Flächendeckende Versorgung
Anders als etwa bei der Elektro- und Wasserstoffmobilität oder Erdgas gibt es bereits heute eine vollständig ausgebaute Infrastruktur für Autogas (LPG). Da Autogas unabhängig von Leitungen ist, kann auch die Versorgung in ländlichen Gebieten ohne Erdgasanschluss sichergestellt werden. So haben in Deutschland etwa 7.000 Tankstellen LPG-Zapfsäulen – das ist fast jede zweite. Europaweit kann an mehr als 40.000 Stationen Autogas gezapft werden.
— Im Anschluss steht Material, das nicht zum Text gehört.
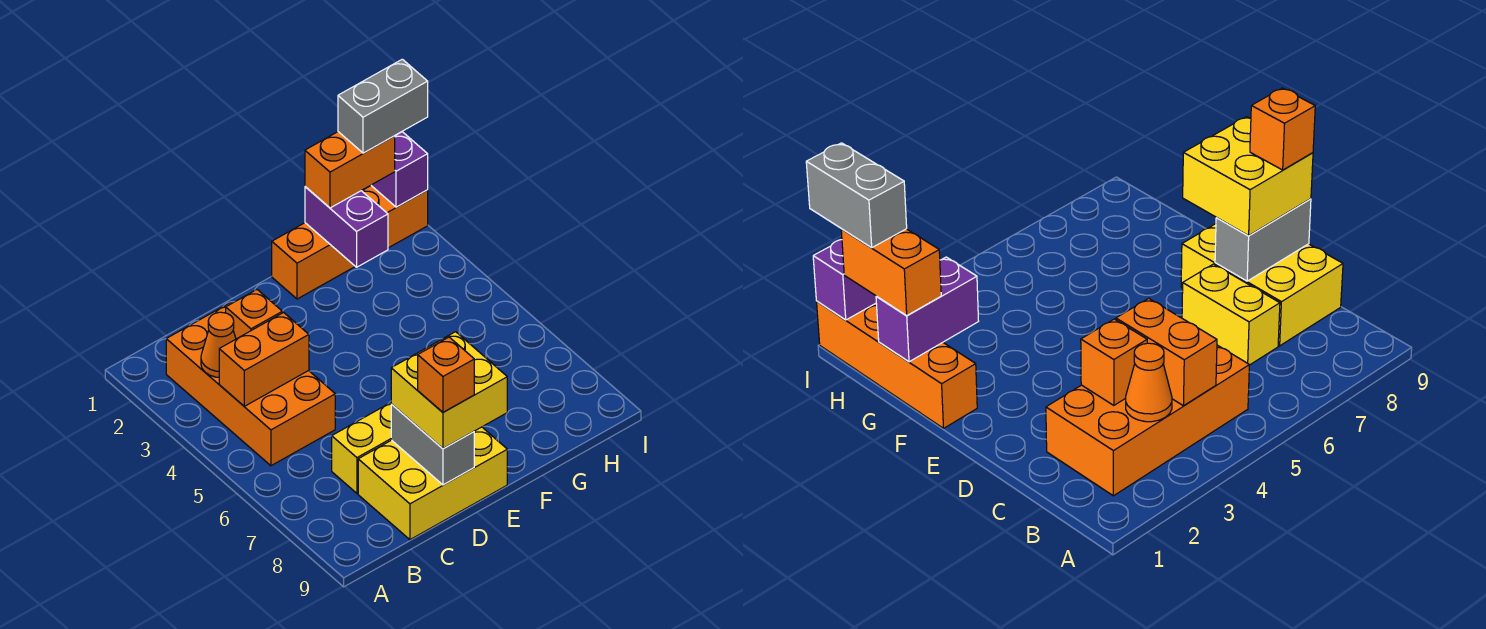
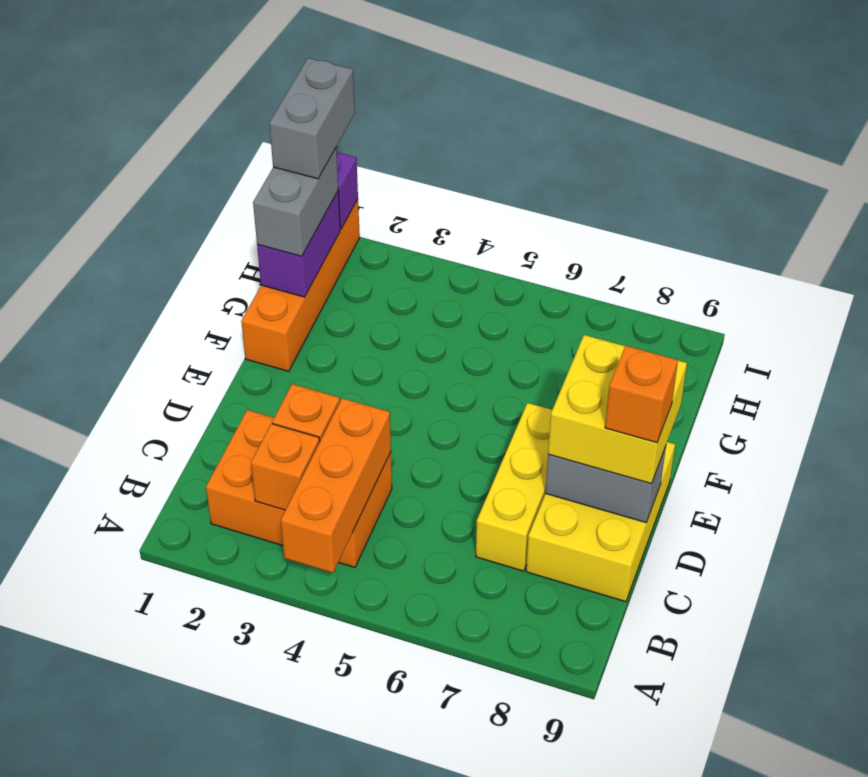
orange 2x4 brick [166,303,335,466] -> orange 2x3 brick [206,410,392,567]
orange 1x1 cone [201,312,236,377] -> orange 1x1 brick [251,424,320,510]
orange 1x2 brick [219,313,309,406] -> orange 1x3 brick [281,398,391,573]
yellow 1x2 brick [332,403,391,493] -> yellow 1x3 brick [476,403,552,571]
purple 1x2 brick [305,187,388,267] -> purple 1x2 brick turned to [257,191,340,297]
orange 1x2 brick [305,132,395,208] -> grey 1x2 brick [253,148,338,256]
Um LPG nutzen zu können, gibt es zwei Möglichkeiten: entweder den Kauf eines entsprechend ausgestatteten Neufahrzeugs oder die Umrüstung des vorhandenen Autos, was bei Benzinern mit durchschnittlich 2.300 Euro zu Buche schlägt. Gut zu wissen: Der ADAC bestätigt regelmäßig, dass fachgerecht umgerüstete Autogas-Fahrzeuge mindestens so sicher sind wie Benzin- oder Dieselfahrzeuge.
Fazit
Durch LPG-Fahrzeuge werden aktuell bereits erhebliche Mengen an CO2, Feinstaub sowie Stickstoffoxiden eingespart. Flüssiggas trägt als führender etablierter alternativer Kraftstoff mit vorhandener Infrastruktur damit wesentlich zur Senkung der Treibhausgasemissionen des Verkehrs sowie zur Verbesserung der Luftqualität in Städten und Ballungsgebieten bei. Gegenwärtig sind in Berlin rund 14.000 LPG-Fahrzeuge auf den Straßen unterwegs. Würde die Zahl der LPG-Fahrzeuge im Individualverkehr sowie im Güter- und Landwirtschaftsverkehr ansteigen, ließen sich weitere CO2- und Schadstoff-emissionen im Verkehrssektor einsparen und sogar Fahrverbote vermeiden.
Fakten rund ums Autogas
Zum Berliner Dieselgipfel
Die Gesprächsrunde „Sauber. Modern. Leistungsfähig. Zukunft der Berliner Mobilität“ wurde vom Regierenden Bürgermeister, Michael Müller, initiiert. Die beiden Dieselgipfel auf Bundesebene hätten seiner Meinung nach keine tragfähigen Konzepte zur Verbesserung der NOx-Situation in den Innenstädten hervorgebracht. Berlin wolle nicht auf weitere Schritte der Bundesregierung warten und habe selbst die Initiative für eine saubere, moderne und leistungsfähige Mobilität ergriffen. Ziel sei es, durch eine Reduzierung der NOx-Belastung die Lebensqualität der Berlinerinnen und Berliner zu verbessern und Fahrverbote zu vermieden. Im September 2017 lud Müller zum ersten Mal Entscheidungsträger der Wissenschaft, Wirtschaft, landeseigenen Unternehmen, Industrie, Wirtschaftsverbänden, Kammern, Gewerkschaften und Umweltschützer vom BUND mit politischen Vertretern ein, um über ein kurzfristiges Maßnahmenpaket zur Vermeidung von Fahrverboten zu diskutieren.